Re: PL/pgSQL EXECUTE '..' USING with unknown

Heikki Linnakangas <heikki.linnakangas@enterprisedb.com>

From: Heikki Linnakangas <heikki.linnakangas@enterprisedb.com>
To: Tom Lane <tgl@sss.pgh.pa.us>
Cc: Andrew Dunstan <andrew@dunslane.net>, PostgreSQL-development <pgsql-hackers@postgresql.org>
Date: 2010-08-06T07:40:22Z
Lists: pgsql-hackers

Attachments

On 06/08/10 01:13, Tom Lane wrote:
> Andrew Dunstan<andrew@dunslane.net>  writes:
>> On 08/05/2010 05:11 PM, Tom Lane wrote:
>>> This example doesn't seem terribly compelling.  Why would you bother
>>> using USING with constants?
>
>> In a more complex example you might use $1 in more than one place in the
>> query.
>
> Well, that's better than no justification, but it's still pretty weak.
> A bigger problem is that doing anything like this will require reversing
> the logical path of causation in EXECUTE USING.  Right now, we evaluate
> the USING expressions first, and then their types feed forward into
> parsing the EXECUTE string.  What Heikki is suggesting requires
> reversing that, at least to some extent.  I'm not convinced it's
> possible without breaking other cases that are more important.

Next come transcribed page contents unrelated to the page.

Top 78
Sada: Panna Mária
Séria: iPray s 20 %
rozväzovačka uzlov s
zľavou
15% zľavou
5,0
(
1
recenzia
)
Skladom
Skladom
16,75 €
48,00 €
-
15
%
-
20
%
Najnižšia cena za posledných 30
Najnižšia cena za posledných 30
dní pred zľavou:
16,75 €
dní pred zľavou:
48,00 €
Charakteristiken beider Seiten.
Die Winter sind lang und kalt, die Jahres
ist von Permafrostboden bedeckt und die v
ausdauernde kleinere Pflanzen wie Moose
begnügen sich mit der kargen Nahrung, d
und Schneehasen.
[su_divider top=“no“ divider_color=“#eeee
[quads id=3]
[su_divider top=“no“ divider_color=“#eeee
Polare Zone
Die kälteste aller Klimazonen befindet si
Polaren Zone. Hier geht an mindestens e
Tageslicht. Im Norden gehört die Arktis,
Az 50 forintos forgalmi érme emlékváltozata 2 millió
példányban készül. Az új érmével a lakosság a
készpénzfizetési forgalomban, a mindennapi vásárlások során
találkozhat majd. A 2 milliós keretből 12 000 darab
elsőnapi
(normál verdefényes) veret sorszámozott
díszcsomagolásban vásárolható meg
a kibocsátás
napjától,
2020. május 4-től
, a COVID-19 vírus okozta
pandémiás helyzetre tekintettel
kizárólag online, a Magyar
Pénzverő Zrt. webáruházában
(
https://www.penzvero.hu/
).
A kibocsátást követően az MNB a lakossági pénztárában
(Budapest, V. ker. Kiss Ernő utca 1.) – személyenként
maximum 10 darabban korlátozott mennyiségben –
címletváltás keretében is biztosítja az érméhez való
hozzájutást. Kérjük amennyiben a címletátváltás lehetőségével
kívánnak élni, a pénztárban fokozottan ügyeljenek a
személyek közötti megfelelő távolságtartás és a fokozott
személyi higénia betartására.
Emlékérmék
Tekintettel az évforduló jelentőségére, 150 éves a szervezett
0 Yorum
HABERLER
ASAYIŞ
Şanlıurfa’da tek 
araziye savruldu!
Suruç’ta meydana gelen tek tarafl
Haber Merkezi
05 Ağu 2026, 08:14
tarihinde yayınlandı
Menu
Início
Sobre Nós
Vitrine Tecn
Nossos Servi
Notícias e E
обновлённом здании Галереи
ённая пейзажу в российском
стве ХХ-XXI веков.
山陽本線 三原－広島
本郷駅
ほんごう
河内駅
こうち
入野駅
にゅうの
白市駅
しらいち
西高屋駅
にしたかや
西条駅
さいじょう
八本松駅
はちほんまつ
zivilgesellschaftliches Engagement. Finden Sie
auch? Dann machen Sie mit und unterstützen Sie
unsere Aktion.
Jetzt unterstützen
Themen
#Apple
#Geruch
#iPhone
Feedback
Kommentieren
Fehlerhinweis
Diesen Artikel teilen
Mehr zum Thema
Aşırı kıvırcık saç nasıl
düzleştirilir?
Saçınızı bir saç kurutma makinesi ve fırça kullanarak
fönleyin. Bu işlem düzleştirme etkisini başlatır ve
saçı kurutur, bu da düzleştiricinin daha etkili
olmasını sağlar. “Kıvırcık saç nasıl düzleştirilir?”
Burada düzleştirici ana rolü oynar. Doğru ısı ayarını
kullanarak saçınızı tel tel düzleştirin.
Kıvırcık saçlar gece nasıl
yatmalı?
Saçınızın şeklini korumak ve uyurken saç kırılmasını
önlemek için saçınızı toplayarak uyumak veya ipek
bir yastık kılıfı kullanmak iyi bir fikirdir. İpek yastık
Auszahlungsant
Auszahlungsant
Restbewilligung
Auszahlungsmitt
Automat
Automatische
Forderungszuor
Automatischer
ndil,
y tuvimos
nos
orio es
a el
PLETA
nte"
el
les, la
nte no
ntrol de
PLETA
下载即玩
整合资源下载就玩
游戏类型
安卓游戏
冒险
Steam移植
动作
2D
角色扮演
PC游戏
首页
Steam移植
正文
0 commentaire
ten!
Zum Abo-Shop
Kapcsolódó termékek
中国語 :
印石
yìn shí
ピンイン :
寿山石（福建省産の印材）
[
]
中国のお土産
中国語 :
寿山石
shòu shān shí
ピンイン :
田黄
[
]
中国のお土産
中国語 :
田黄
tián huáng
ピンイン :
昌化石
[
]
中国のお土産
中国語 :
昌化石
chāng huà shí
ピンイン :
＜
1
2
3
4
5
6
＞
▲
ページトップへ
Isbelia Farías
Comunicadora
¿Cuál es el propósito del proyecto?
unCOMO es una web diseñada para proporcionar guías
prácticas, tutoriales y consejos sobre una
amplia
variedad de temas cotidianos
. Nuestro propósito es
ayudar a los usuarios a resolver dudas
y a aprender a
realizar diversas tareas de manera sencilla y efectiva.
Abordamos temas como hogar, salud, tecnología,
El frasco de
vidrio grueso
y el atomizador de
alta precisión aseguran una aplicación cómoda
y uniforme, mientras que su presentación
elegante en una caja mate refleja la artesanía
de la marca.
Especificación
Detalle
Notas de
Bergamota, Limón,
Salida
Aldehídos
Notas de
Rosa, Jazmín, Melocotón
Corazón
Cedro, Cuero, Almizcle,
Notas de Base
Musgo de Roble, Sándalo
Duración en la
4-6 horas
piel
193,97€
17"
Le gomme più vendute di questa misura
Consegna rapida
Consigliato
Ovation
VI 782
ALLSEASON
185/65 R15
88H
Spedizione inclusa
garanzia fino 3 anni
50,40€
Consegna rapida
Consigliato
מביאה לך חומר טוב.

One approach is to handle the conversion from unknown to the right data 
type transparently in the backend. Attached patch adds a 
coerce-param-hook for fixed params that returns a CoerceViaIO node to 
convert the param to the right type at runtime. That's quite similar to 
the way unknown constants are handled.

The patch doesn't currently check that a parameter is only resolved to 
one type in the same query, but that can be added.